How North Korea is more open than South Korea
Until last year the whole of North Korea was nothing but a featureless grey block on Google Maps.
But the country added roads, buildings and railway lines in January 2013, just weeks after chief executive Eric Schmidt visited government officials and warned that they risked further economic decline unless they allowed citizens greater access to the internet.
Data is usually bought from commercial sources, but as this was unavailable for North Korea they used information submitted by citizens via the Map Maker service.
At the time Google said in a blog post that creating accurate maps was a crucial first step towards helping people understand parts of the world that are unfamiliar to them: "While many people around the globe are fascinated with North Korea, these maps are especially important for the citizens of South Korea who have ancestral connections or still have family living there."

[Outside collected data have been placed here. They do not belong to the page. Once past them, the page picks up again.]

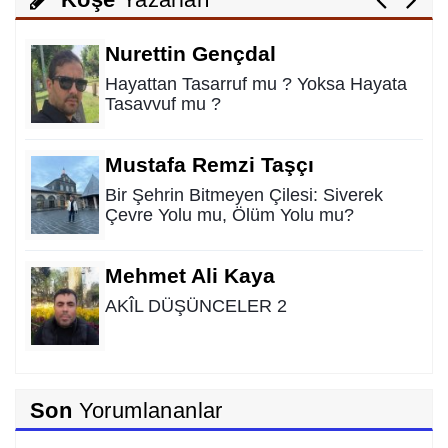
Nurettin Gençdal
Hayattan Tasarruf mu ? Yoksa Hayata
Tasavvuf mu ?
Mustafa Remzi Taşçı
Bir Şehrin Bitmeyen Çilesi: Siverek
Çevre Yolu mu, Ölüm Yolu mu?
Mehmet Ali Kaya
AKÎL DÜŞÜNCELER 2
Rıdvan Ortakaya
Son
Yorumlananlar
SAHİDEN ŞANLIURFA SAHİPSİZ Mİ?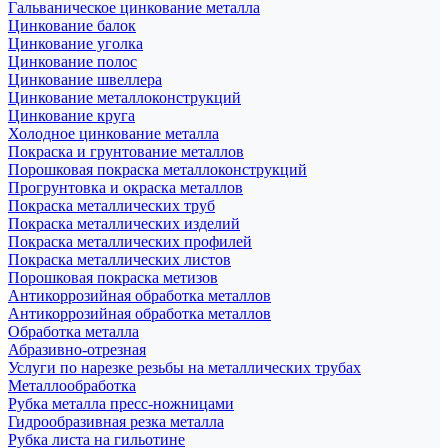
Гальваническое цинкование металла
Цинкование балок
Цинкование уголка
Цинкование полос
Цинкование швеллера
Цинкование металлоконструкций
Цинкование круга
Холодное цинкование металла
Покраска и грунтование металлов
Порошковая покраска металлоконструкций
Прогрунтовка и окраска металлов
Покраска металлических труб
Покраска металлических изделий
Покраска металлических профилей
Покраска металлических листов
Порошковая покраска метизов
Антикоррозийная обработка металлов
Антикоррозийная обработка металлов
Обработка металла
Абразивно-отрезная
Услуги по нарезке резьбы на металлических трубах
Металлообработка
Рубка металла пресс-ножницами
Гидрообразивная резка металла
Рубка листа на гильотине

Now it has gone a step further and added directions, for driving and walking - there is no option for public transport as timetable information is not available.

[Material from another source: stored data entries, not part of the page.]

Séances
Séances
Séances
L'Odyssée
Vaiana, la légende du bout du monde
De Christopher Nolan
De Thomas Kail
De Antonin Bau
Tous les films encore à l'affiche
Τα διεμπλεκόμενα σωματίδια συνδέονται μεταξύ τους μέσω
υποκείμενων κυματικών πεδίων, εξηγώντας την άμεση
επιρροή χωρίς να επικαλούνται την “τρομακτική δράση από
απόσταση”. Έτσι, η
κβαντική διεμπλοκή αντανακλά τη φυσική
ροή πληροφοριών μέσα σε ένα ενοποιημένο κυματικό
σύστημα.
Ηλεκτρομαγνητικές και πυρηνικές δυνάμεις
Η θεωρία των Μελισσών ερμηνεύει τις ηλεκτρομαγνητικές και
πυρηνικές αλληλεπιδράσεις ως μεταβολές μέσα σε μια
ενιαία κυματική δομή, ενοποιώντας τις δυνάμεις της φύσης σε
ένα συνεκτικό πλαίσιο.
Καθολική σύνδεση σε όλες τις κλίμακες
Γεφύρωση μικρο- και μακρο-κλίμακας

But the feature is likely to be of limited use. The Central Intelligence Agency estimates that North Korea had just 25,554 kilometres of road in 2006, of which only 724km was paved. Private car ownership is virtually nil, and the movement within the country is strictly regulated.

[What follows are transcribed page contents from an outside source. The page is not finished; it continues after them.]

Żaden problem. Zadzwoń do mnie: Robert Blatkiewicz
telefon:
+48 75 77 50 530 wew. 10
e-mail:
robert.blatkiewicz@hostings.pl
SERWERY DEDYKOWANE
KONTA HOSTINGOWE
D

The directions for driving give an estimated journey time assuming a speed of around 105km/h. However, North Korean refugee Jung Jin-hwan told New Focus International that the highest speed limit is actually 70km/h.
Roads are split into separate lanes with individual speed limits, and people are only allowed to use certain lanes depending on their status. Senior officials can use the fast lane and travel at 70km/h, for instance, while ordinary citizens - should they be lucky enough to have access to a car - are forced to stick to the slow lane and travel at a maximum of 40km/h.
Strangely, this move now means that North Korea has more permissive rules that South Korea, on online mapping at least. Laws relating to national security, brought in after the Korean War, mean that Google is only allowed to provide public transport directions between two points, and not driving routes.
The export of map data is forbidden, meaning that Google cannot legally process the data at its US servers to create driving directions on demand. Google is pressuring the country to change the law, and argues that it makes it virtually impossible to compete with domestic competitors which are able to provide such services internally. South Korea is one of the few countries in the world where Google is not the most commonly used search engine.